*Problema proposto A:* De acordo com o trecho para leitura, em que mês começou a leitura de Cai o Pano?

___ Trecho para leitura

Era dezembro, e eu comecei a ler Cai o Pano.
- O que é mal? O que é bem? Essas concepções
mudam de época em época. Você testaria apenas uma percepção de culpa ou de inocência.
Na realidade o teste não tem valor algum.
- Não vejo como chega a tais
conclusões.
- Meu caro amigo, vamos supor
que um homem crê ter o direito divino de matar um ditador ou um agiota, um
dedo-duro ou qualquer outro que lhe cause indignação moral. Ele comete o que você chamaria de ato culposo, mas ele considera absolutamente justo.

______

*Problema proposto B:* Devolva, linha por linha e sem nenhuma alteração, todas as entradas de folhas de plantas prensadas abaixo. Omita as imagens.

___ Registros armazenados

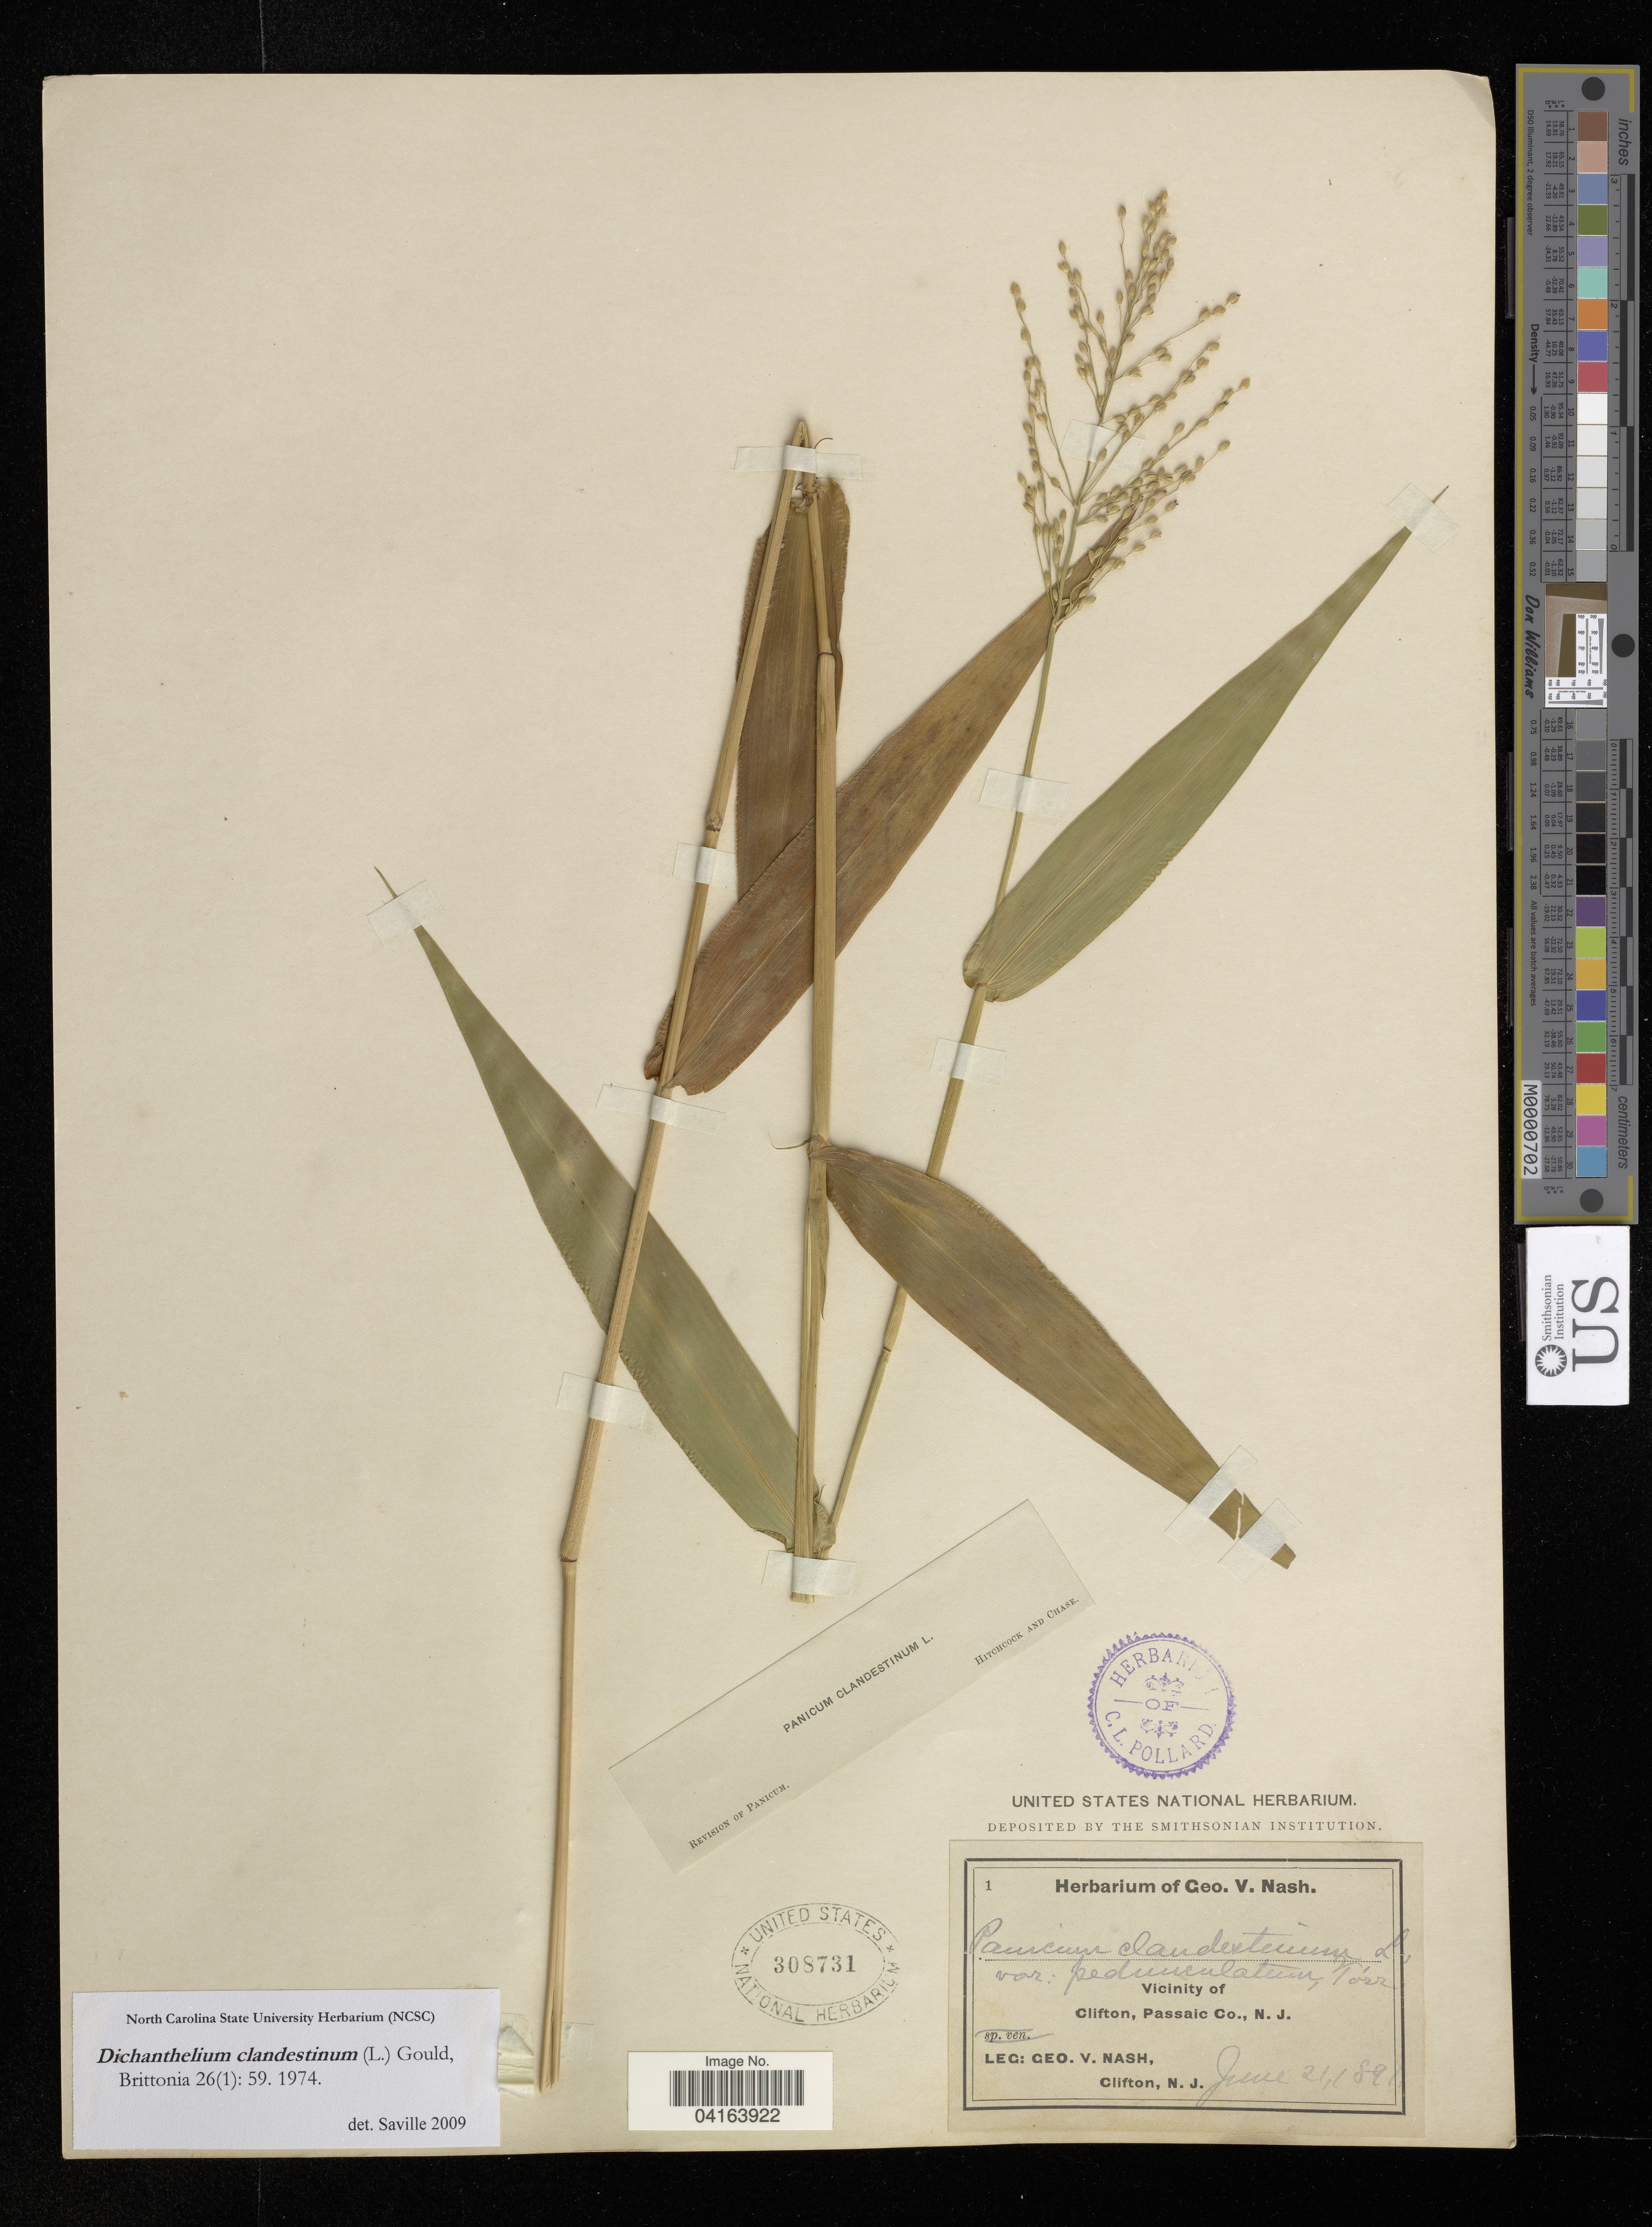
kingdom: Plantae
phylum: Tracheophyta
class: Liliopsida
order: Poales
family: Poaceae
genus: Dichanthelium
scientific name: Dichanthelium clandestinum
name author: (L.) Gould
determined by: Saville, A. C., (NCSC), North Carolina State University (UNITED STATES)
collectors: G. V. Nash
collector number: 1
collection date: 1891-06-21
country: United States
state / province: New Jersey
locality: Vicinity of Clifton, Passaic Co.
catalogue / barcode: US 308731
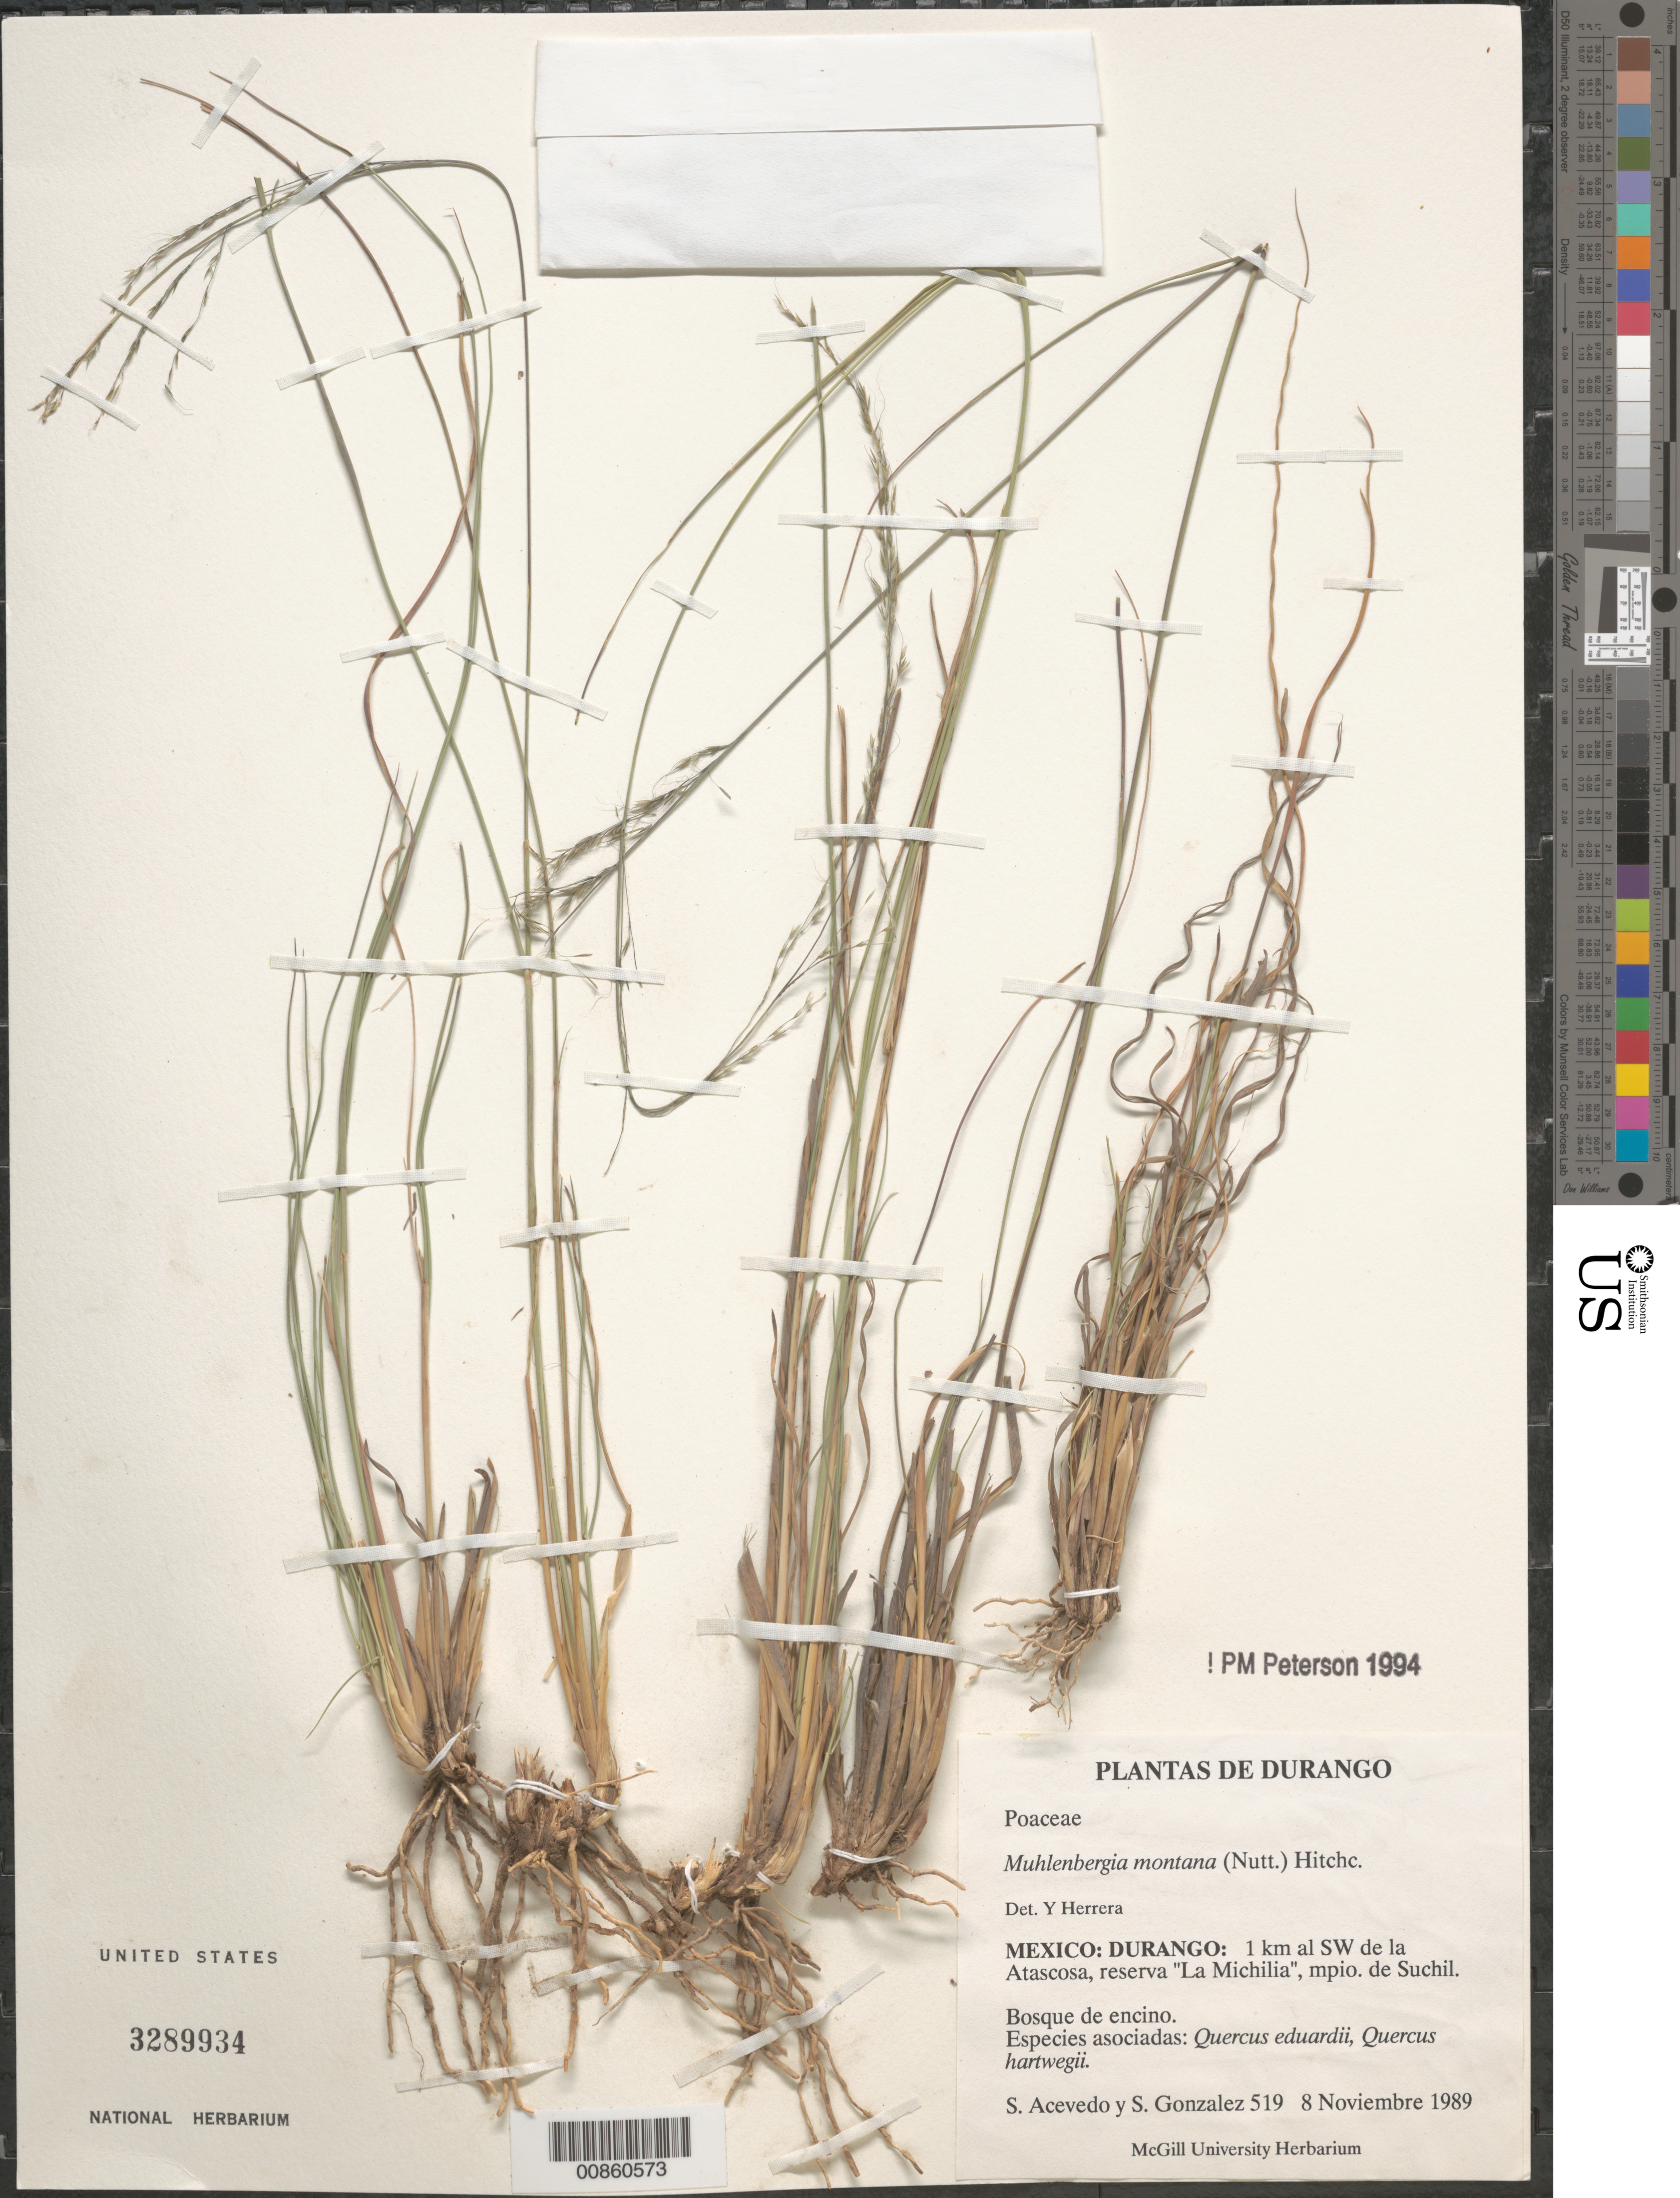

______

*Resposta completa A:* Em dezembro.

*Resposta completa B:*
kingdom: Plantae
phylum: Tracheophyta
class: Liliopsida
order: Poales
family: Poaceae
genus: Dichanthelium
scientific name: Dichanthelium clandestinum
name author: (L.) Gould
determined by: Saville, A. C., (NCSC), North Carolina State University (UNITED STATES)
collectors: G. V. Nash
collector number: 1
collection date: 1891-06-21
country: United States
state / province: New Jersey
locality: Vicinity of Clifton, Passaic Co.
catalogue / barcode: US 308731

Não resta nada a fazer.